Pasti juga saya bukannya menolak mentah-mentah berbagai bentuk komunikasi sosial yang selama ini dispesifikasikan sebagai kegiatan dakwah. Dan bisa saja saya dihadiahi oleh Allah kemampuan untuk melakukan itu semua dengan pencapaian yang tidak kalah, atau bahkan mengungguli para pendakwah yang ada di masyarakat.
KiaiKanjeng hadir di mana-mana, di hampir semua jenis tempat manusia berkumpul, segmen dan levelnya, apalagi yang mereka kerjakan kalau tidak bisa disebut dakwah.
Bahkan mungkin KiaiKanjeng melakukan suatu jenis komunikasi dan formula dakwah yang lebih berkelengkapan konteks, lebih menyeluruh secara nilai dan lebih komprehensif metode sosial budayanya.
Tetapi mereka tidak pernah merasa bahwa mereka adalah pendakwah atau da’i. KiaiKanjeng bersama masyarakat Maiyah mengambil idiom yang paling aman dan rendah hati di hadapan Allah: Al-Mutahabbuna fillah.
Orang-orang yang bersaudara karena Allah, dan hanya melakukan yang Allah perintahkan atau anjurkan, serta tidak melakukan yang Allah melarang dan memakruhkan.

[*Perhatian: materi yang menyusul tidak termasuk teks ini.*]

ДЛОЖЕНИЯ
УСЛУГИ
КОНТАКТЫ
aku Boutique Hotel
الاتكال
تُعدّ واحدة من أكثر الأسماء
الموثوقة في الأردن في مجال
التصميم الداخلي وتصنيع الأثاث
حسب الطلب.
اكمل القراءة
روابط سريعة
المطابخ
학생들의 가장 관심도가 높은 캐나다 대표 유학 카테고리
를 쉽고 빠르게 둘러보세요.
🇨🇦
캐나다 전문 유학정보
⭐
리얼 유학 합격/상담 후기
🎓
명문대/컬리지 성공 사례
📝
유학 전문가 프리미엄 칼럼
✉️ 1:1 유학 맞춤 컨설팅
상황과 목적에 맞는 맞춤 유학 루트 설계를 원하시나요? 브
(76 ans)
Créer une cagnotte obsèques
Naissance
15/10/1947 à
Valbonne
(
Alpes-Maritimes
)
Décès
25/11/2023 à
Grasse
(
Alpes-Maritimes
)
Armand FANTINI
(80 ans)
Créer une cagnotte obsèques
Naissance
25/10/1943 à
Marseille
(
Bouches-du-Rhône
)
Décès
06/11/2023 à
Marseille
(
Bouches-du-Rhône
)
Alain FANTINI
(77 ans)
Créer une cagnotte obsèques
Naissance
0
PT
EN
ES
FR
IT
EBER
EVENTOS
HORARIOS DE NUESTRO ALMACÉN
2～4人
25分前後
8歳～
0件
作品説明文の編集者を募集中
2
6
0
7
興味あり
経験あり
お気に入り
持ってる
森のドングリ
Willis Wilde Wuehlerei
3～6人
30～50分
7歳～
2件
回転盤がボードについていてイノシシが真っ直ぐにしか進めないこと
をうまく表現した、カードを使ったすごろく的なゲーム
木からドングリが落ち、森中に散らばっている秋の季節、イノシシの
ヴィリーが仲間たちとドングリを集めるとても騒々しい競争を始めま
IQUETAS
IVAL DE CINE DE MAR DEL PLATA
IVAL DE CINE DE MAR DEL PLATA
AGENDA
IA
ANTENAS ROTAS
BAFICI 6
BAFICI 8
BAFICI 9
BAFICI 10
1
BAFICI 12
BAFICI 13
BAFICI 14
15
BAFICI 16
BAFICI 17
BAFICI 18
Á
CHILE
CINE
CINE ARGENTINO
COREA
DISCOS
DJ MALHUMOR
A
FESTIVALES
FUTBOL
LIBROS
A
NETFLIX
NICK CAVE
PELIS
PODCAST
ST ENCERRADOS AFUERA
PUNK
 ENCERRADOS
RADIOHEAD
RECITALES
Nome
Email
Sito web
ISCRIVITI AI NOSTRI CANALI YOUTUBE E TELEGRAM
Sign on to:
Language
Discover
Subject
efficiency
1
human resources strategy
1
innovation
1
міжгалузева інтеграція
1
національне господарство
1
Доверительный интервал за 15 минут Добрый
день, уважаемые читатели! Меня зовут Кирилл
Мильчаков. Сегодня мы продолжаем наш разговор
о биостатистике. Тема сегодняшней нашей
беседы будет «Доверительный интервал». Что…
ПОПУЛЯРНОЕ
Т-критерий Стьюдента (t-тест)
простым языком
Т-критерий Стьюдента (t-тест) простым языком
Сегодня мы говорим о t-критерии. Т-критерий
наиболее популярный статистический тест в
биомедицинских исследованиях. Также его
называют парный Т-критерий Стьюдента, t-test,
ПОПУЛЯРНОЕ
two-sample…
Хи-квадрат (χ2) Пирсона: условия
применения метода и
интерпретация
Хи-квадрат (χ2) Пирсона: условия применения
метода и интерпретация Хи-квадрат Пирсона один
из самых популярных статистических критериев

Sebab kalau dakwah adalah “padatan-padatan materiil” yang berupa identitas sosial, apalagi “profesi”, dengan kostum tertentu, membacakan teks dari Al-Qur`an dan Hadits – maka tidak satu pun dari KiaiKanjeng yang pantas penampilannya untuk digolongkan sebagai pendakwah.
Tidak ada “potongan” sama sekali. Mereka lebih pantas dan relevan disebut “Preman”, “Gentho” atau “Pathak Warak”. Apalagi saya yang selama di Yogya 52 tahun tidak pernah tidak berambut gondrong.